All of the above has created a compelling case for the Baltic area to have its own train station, which would sit on the Merseyrail Hunts Cross to Southport line which runs through the city centre. With the Combined Authority investing £450m in a new train fleet for Merseyrail, Mr Rotheram is keen for the Merseyrail network to be extended. The new St James station would be located close to the former Cains Brewery.

Those proposals is now a step closer thanks to two new developments – an agreement with Network Rail, worth £1.2m, to start the next stage of the design process, and the purchase of a plot of land adjacent to the railway cutting off Stanhope Street for £300,000. This will protect a potential future site for the new station ticket office building.

Funding for the land purchase and the next design stage has come from the £175m Transforming Cities Fund which was announced at the September Combined Authority meeting. An additional application for funding has also been made for the station in the latest round of New Stations Fund.

Steve Rotheram
Liverpool City Region Metro Mayor Steve Rotheram on the first new Merseyrail train. Picture by Tony McDonough

 

The station also forms part of the Liverpool City Region Long Term Rail Strategy, a 30-year plan, which was updated in 2018. Mr Rotheram said: “I’m working to deliver a London-style transport system across the city region that is quick, affordable and easy to use, as well as expanding our network so our communities can be better connected.
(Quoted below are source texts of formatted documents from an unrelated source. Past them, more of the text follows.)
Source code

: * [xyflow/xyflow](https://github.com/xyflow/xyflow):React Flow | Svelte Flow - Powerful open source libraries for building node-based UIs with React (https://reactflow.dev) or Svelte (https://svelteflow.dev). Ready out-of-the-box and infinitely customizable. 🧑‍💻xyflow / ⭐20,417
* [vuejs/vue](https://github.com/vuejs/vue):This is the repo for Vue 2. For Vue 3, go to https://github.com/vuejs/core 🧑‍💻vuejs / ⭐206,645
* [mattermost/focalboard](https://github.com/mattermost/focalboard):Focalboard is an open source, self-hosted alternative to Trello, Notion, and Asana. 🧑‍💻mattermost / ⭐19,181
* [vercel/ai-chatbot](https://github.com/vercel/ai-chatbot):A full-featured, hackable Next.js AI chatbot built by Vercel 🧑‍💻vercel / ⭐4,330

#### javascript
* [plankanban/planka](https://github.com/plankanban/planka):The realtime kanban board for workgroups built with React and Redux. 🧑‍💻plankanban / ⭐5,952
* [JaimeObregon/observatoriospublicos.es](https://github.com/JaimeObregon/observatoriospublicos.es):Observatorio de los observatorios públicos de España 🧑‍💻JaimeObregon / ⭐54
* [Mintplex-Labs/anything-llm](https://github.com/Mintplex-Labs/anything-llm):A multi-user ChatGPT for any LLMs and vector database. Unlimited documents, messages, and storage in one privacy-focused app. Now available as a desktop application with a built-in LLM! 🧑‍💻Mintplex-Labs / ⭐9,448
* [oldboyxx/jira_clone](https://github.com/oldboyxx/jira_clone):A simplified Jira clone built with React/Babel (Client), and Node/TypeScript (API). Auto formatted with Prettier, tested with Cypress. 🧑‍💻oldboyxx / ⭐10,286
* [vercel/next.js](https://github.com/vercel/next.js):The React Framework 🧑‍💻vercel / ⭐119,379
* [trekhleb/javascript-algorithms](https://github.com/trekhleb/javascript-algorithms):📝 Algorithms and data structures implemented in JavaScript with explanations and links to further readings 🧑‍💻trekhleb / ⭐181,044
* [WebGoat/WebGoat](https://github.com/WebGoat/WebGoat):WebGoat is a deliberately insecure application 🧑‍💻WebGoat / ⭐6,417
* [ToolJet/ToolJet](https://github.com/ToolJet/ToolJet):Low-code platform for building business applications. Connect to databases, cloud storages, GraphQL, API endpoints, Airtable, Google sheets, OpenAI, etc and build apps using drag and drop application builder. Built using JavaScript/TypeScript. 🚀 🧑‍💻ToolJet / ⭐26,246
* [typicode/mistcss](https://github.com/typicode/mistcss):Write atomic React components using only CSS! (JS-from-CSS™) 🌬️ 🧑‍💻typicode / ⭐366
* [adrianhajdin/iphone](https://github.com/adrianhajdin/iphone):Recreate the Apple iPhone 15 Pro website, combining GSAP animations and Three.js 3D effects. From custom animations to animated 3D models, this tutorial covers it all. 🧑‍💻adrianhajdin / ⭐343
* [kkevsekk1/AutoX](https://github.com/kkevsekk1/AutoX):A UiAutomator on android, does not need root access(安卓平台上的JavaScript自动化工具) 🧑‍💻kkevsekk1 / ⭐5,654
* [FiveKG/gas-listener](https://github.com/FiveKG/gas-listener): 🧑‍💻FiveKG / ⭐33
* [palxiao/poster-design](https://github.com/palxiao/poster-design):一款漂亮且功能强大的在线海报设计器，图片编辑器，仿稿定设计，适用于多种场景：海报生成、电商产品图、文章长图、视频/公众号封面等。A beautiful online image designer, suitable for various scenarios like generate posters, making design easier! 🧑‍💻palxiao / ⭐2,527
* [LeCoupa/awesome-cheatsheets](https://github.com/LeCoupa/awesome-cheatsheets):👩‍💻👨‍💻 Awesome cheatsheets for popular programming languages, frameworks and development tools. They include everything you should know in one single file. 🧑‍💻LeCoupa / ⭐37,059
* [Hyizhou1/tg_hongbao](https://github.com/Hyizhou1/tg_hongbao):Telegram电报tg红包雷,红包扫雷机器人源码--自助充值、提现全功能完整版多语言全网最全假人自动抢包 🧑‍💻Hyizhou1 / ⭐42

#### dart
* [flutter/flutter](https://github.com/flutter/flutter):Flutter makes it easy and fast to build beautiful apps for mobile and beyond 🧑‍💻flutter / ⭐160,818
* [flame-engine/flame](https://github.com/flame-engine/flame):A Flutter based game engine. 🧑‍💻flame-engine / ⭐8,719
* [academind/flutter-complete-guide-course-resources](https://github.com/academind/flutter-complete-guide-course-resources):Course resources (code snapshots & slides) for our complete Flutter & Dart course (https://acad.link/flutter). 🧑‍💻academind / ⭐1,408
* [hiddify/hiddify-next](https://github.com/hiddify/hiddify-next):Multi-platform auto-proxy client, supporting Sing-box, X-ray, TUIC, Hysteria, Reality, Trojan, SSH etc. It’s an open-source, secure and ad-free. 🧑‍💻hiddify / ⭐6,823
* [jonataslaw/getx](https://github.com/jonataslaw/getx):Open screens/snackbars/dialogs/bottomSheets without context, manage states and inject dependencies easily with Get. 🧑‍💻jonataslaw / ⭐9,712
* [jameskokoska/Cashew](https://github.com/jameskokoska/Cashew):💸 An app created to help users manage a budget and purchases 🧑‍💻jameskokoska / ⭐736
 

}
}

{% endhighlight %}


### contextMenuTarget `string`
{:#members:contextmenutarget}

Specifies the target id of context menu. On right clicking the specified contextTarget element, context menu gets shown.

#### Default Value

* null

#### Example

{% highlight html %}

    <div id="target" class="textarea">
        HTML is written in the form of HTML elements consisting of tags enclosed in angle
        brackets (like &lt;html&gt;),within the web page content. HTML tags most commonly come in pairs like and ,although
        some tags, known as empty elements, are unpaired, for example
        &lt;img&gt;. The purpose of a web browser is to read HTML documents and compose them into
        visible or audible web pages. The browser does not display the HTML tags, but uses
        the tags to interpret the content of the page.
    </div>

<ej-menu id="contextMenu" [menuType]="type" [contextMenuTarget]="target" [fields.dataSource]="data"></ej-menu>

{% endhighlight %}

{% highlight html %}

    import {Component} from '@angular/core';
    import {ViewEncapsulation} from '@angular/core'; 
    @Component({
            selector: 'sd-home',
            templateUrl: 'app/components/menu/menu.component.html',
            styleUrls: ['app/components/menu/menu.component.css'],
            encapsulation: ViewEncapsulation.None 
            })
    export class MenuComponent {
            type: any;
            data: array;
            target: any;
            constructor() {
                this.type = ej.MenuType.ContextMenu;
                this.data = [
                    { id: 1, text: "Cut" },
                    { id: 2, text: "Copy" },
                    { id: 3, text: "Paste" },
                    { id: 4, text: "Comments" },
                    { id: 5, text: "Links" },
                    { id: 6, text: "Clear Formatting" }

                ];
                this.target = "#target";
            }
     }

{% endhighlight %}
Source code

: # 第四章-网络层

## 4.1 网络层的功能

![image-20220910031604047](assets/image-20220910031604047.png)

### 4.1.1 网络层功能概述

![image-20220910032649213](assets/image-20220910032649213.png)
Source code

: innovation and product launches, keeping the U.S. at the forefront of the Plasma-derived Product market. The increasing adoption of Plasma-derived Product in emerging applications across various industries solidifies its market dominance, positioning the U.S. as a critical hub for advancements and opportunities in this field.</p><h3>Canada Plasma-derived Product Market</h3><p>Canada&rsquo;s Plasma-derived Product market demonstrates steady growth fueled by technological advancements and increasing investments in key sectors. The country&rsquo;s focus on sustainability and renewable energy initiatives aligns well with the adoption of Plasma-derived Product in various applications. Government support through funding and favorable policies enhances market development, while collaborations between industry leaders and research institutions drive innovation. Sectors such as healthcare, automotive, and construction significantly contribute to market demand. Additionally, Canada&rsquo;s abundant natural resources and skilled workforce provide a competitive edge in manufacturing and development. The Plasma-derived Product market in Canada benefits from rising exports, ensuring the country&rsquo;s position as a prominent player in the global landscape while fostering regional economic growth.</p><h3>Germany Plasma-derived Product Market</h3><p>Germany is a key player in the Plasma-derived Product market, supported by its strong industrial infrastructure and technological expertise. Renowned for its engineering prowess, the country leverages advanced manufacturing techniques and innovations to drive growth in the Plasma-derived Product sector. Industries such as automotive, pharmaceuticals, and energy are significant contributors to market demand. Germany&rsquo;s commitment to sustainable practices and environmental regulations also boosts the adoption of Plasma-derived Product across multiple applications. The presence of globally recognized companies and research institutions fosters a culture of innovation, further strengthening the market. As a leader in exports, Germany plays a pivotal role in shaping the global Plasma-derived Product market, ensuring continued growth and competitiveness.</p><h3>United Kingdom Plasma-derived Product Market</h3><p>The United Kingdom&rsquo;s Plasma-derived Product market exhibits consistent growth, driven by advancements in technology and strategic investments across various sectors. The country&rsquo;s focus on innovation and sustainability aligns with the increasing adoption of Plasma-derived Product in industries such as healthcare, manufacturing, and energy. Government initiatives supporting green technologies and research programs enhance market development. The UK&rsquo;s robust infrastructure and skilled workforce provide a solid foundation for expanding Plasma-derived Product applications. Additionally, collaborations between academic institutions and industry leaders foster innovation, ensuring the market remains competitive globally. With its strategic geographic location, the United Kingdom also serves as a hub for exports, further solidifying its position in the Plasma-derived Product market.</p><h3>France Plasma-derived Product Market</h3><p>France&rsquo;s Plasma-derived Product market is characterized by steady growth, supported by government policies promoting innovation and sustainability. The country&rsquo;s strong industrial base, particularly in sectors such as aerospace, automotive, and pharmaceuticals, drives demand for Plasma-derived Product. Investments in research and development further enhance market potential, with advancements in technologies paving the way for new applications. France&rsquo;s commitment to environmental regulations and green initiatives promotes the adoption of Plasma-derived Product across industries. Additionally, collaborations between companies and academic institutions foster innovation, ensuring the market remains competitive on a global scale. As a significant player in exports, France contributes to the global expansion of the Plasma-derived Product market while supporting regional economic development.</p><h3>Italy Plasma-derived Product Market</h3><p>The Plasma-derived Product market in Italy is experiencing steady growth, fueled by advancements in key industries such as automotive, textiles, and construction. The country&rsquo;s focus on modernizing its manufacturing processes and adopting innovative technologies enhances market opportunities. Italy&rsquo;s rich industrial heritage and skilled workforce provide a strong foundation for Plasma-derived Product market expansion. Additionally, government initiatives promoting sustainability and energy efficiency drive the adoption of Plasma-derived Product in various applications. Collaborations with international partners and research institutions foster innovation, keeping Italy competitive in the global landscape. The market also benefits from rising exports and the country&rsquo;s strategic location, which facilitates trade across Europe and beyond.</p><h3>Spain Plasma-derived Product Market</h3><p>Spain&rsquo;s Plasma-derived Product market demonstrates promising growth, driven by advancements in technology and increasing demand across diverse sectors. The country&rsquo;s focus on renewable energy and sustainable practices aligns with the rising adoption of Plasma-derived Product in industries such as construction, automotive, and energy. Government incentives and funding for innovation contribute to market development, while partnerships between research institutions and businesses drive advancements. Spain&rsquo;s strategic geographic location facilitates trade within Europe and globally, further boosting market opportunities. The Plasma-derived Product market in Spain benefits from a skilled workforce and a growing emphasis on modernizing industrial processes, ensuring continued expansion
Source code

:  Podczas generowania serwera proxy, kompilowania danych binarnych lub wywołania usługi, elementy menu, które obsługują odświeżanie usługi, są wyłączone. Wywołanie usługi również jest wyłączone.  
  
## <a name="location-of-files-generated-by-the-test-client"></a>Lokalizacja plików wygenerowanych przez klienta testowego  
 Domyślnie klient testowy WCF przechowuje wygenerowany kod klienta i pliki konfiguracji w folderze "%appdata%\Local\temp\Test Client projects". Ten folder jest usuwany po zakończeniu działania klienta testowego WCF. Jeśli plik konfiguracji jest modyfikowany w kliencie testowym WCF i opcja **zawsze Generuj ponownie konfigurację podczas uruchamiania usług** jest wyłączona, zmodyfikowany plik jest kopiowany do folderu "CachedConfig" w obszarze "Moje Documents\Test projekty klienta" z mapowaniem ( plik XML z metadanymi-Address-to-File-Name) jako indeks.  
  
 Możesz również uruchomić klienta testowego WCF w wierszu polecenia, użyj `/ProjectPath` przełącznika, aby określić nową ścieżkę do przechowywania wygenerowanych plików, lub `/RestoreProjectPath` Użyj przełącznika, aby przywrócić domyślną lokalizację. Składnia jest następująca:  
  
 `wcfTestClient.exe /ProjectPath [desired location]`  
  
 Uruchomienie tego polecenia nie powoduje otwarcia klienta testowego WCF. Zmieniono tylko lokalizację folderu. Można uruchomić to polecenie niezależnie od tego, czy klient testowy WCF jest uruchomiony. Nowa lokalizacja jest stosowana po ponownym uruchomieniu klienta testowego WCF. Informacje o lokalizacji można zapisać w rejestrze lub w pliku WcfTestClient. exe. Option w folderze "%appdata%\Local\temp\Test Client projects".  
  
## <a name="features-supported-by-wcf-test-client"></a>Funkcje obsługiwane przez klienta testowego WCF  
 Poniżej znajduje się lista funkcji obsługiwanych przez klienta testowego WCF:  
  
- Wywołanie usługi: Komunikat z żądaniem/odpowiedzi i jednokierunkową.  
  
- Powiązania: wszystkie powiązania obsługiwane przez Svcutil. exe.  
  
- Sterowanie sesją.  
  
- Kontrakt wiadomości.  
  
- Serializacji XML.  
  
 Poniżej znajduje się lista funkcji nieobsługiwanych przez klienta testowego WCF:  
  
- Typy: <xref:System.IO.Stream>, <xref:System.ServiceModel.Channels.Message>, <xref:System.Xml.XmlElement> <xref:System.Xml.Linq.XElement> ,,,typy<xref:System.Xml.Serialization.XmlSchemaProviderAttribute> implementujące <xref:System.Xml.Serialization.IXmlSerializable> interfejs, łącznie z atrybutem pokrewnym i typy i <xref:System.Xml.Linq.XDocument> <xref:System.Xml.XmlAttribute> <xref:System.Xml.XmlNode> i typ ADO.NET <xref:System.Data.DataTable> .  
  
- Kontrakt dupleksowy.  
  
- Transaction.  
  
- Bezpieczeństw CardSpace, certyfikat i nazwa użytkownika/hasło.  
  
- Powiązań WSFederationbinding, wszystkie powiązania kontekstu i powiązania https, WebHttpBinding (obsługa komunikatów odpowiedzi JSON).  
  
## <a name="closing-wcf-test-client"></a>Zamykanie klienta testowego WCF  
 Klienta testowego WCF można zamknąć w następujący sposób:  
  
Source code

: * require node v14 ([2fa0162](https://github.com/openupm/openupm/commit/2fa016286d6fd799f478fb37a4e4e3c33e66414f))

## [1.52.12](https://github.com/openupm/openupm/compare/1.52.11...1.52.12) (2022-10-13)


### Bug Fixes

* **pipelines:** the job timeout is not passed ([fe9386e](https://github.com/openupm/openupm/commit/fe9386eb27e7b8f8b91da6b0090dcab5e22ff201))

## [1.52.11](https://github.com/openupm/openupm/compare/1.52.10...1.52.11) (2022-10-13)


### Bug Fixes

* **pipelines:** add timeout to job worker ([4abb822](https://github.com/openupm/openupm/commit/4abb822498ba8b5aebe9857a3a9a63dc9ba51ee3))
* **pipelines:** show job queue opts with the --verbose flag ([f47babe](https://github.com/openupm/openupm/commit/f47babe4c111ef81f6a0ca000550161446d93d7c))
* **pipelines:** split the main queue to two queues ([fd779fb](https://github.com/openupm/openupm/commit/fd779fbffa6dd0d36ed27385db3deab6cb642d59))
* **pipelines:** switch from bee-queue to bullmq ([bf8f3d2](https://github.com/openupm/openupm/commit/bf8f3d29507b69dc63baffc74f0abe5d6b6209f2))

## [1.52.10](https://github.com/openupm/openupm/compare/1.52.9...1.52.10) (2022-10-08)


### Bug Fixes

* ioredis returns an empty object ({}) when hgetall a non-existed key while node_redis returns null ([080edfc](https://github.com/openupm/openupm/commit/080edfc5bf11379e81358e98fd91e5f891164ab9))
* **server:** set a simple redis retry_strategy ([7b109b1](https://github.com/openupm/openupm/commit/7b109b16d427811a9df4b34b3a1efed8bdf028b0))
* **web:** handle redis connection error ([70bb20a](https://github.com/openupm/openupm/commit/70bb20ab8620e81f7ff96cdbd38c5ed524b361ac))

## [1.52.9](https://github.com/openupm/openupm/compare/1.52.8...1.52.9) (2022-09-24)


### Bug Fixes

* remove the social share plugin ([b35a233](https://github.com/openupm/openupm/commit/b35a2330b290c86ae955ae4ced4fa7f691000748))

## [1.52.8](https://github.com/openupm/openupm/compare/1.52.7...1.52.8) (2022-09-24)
“The Baltic Triangle has undergone a radical transformation over the past decade and has become a fantastic place for people to live, work and enjoy themselves. While Coronavirus continues to have a huge impact on everyday life, I am determined to keep investing in our region’s economic recovery and I remain ambitious for our future.

Andy Heath, managing director at Merseyrail, added: “These latest steps towards re-opening St James station are incredibly promising and fantastic news for those who work in, live in and visit this increasingly vibrant part of the city.

“The COVID-19 pandemic is a very uncertain time for everyone, but I am pleased that, working with our partners, we are making positive steps towards providing a reliable and efficient rail service for everyone across the Liverpool city region.”